Well folks, I have just recently returned from the first week of my annual North Dakota pilgrimage. Things got off to an interesting start. I arrived at the camper (it stays on a farm up there year round) and settled in for the night. Then the scratching in the walls started. Yep, mice had taken the place over. I looked for the traps. Not there, hmmm. Sleep was interrupted frequently that night to say the least. Evidently mice can't recognized the horrible things your are saying about them or they would have left post-haste. The following afternoon I returned, armed with 4 good ole snap 'em type traps. Caught 16 during the first few hours! Day two would find me much better rested after all.
Well as far as pheasants go, I had pretty high expectations of seeing near record numbers. Didn't happen. There were however, more than enough. Far more than last year. Limits actually came pretty easy and I spent time shooting sharptails each day too. I used my 20 ga. more than ever this year and would have used the 28 ga. more if I had actually brought more than a few shells for it. Last night I loaded up a full box of #5 shot for that gun.
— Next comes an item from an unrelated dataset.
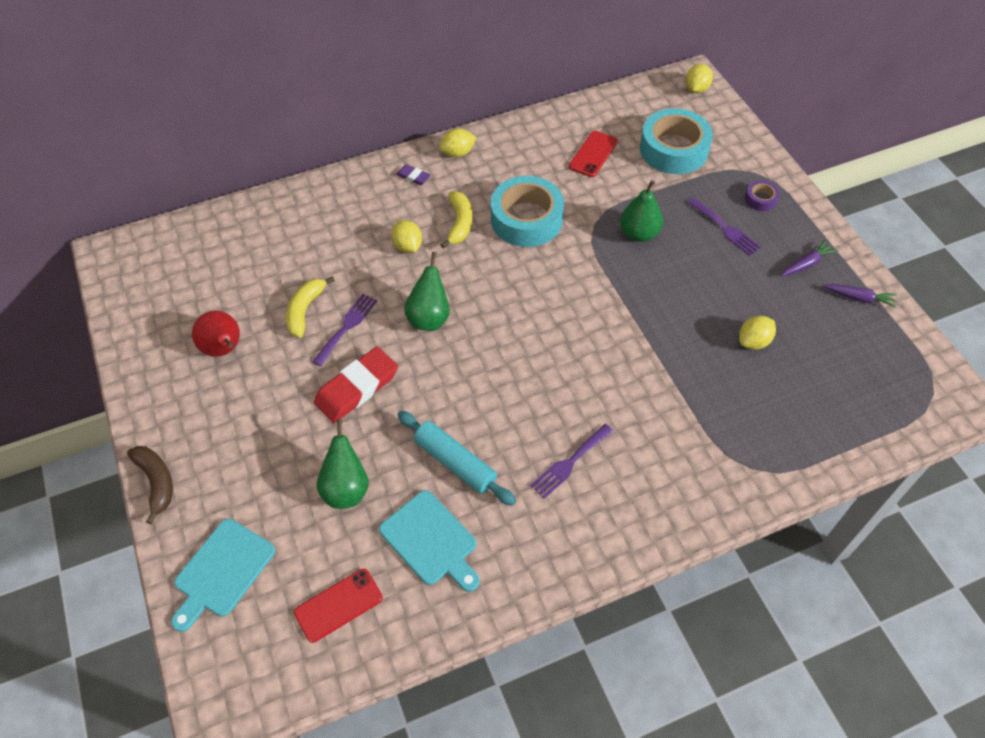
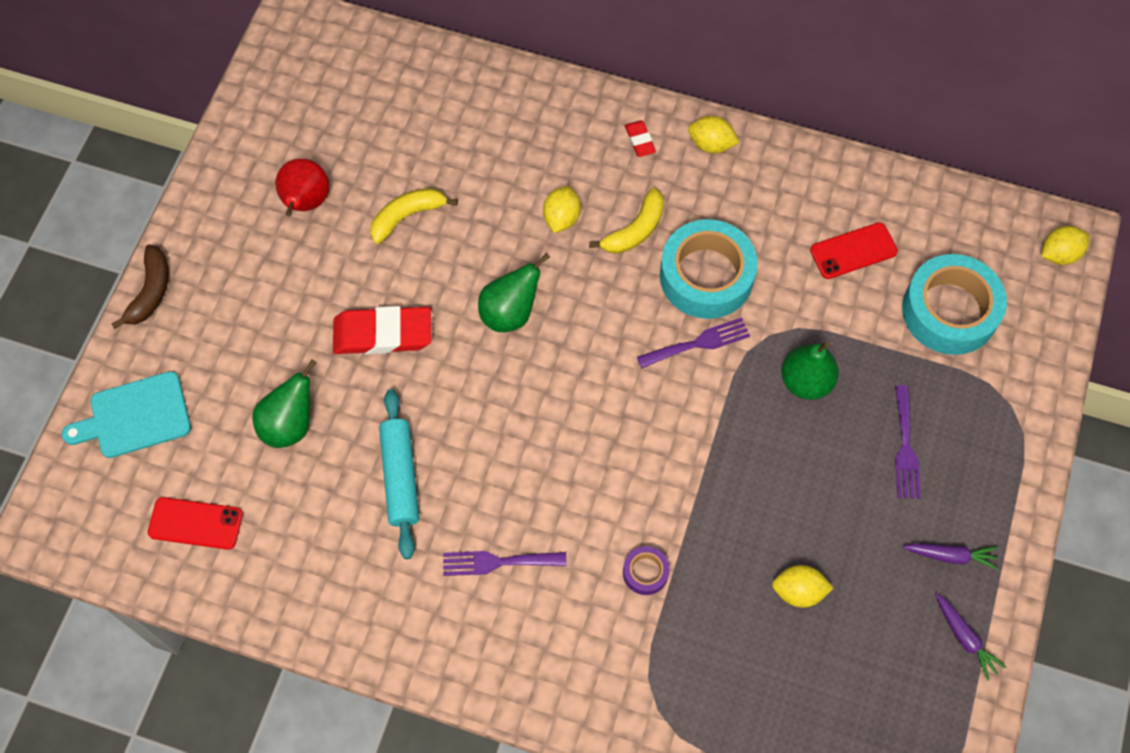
camera: 40 degrees right, 10 degrees up
(347, 326) = (429, 263): purple fork -> purple fork (698, 343)
(413, 177) = (640, 140): purple eraser -> red eraser
(431, 541) = (315, 531): turquoise cutting board -> none
(760, 199) = (983, 444): purple tape -> purple tape (645, 572)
I will soon return to apply some of these to a few more roosters.
The weather was something else too. 70 degrees for days!? My 11 year old border collie still hunts very hard, but she was feeling that heat. So was I. Then the cold weather hit, along with the blissful day in the mid 40's that led to it. Life got easy for the dog. Anyway, here are a few photos to make all of this seem a bit more interesting.


----------



## duckjunky (Mar 8, 2007)

Great Picts. Thanks for sharing.


----------



## Dick Monson (Aug 12, 2002)

Outstanding, thanks for posting up the good pics too.


----------



## deacon (Sep 12, 2003)

Awesome pics! Nothing better than shots from the field.


----------